Sessions typically run 40 to 45 minutes, twice a week, for six to twelve weeks. A review of 18 studies found improvements in gross motor function, independent sitting, walking speed, stride length, and head posture in children with cerebral palsy. Beyond the physical benefits, children also showed psychological gains and improvements in daily activities like climbing stairs, jumping, and balancing. Study quality across the research ranged from poor to good, so the evidence is promising but still developing.
How Treatment Changes Over Time
Cerebral palsy treatment is not a single plan that stays fixed. In infancy, the focus is on building foundational motor skills and preventing complications. During childhood, therapy shifts toward maximizing independence in school and social settings. Adolescence often brings orthopedic surgeries timed to growth spurts, when muscle tightness can worsen as bones grow faster than muscles can keep up. In adulthood, the emphasis moves to maintaining function, managing pain, and adapting to the gradual physical changes that come with aging, which people with cerebral palsy tend to experience earlier than the general population.
The combination of therapies someone uses will shift as their body, goals, and life circumstances change.

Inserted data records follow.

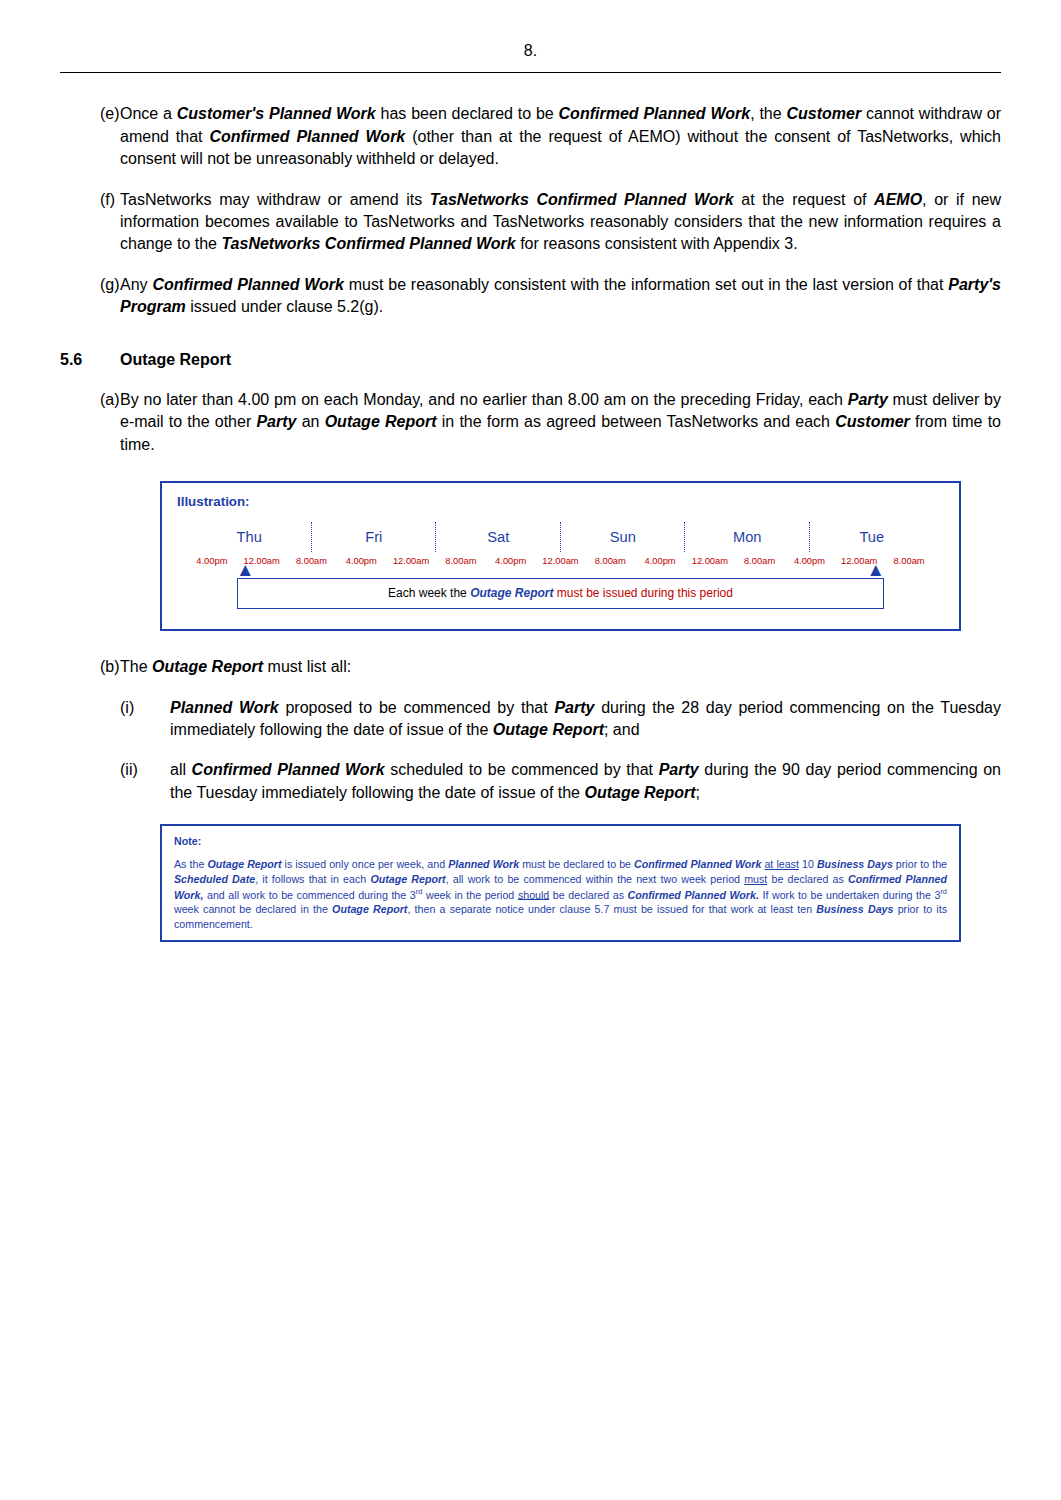8.
(e)
Once a Customer's Planned Work has been declared to be Confirmed Planned Work, the Customer cannot withdraw or amend that Confirmed Planned Work (other than at the request of AEMO) without the consent of TasNetworks, which consent will not be unreasonably withheld or delayed.
(f)
TasNetworks may withdraw or amend its TasNetworks Confirmed Planned Work at the request of AEMO, or if new information becomes available to TasNetworks and TasNetworks reasonably considers that the new information requires a change to the TasNetworks Confirmed Planned Work for reasons consistent with Appendix 3.
(g)
Any Confirmed Planned Work must be reasonably consistent with the information set out in the last version of that Party's Program issued under clause 5.2(g).
5.6 Outage Report
(a)
By no later than 4.00 pm on each Monday, and no earlier than 8.00 am on the preceding Friday, each Party must deliver by e-mail to the other Party an Outage Report in the form as agreed between TasNetworks and each Customer from time to time.
Illustration:
Thu Fri Sat Sun Mon Tue
4.00pm 12.00am 8.00am 4.00pm 12.00am 8.00am 4.00pm 12.00am 8.00am 4.00pm 12.00am 8.00am 4.00pm 12.00am 8.00am
▲ ▲ Each week the Outage Report must be issued during this period
(b)
The Outage Report must list all:
(i)
Planned Work proposed to be commenced by that Party during the 28 day period commencing on the Tuesday immediately following the date of issue of the Outage Report; and
(ii)
all Confirmed Planned Work scheduled to be commenced by that Party during the 90 day period commencing on the Tuesday immediately following the date of issue of the Outage Report;
Note:
As the Outage Report is issued only once per week, and Planned Work must be declared to be Confirmed Planned Work at least 10 Business Days prior to the Scheduled Date, it follows that in each Outage Report, all work to be commenced within the next two week period must be declared as Confirmed Planned Work, and all work to be commenced during the 3rd week in the period should be declared as Confirmed Planned Work. If work to be undertaken during the 3rd week cannot be declared in the Outage Report, then a separate notice under clause 5.7 must be issued for that work at least ten Business Days prior to its commencement.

A child who starts with intensive physical therapy and Botox injections might later have SDR surgery, then transition to a maintenance exercise program as a young adult. Someone who is nonverbal might move from a simple picture board as a toddler to a tablet-based speech-generating device in school. The unifying thread is that treatment is lifelong, and the best outcomes come from a coordinated team of therapists, surgeons, and the person themselves working toward goals that actually matter in daily life.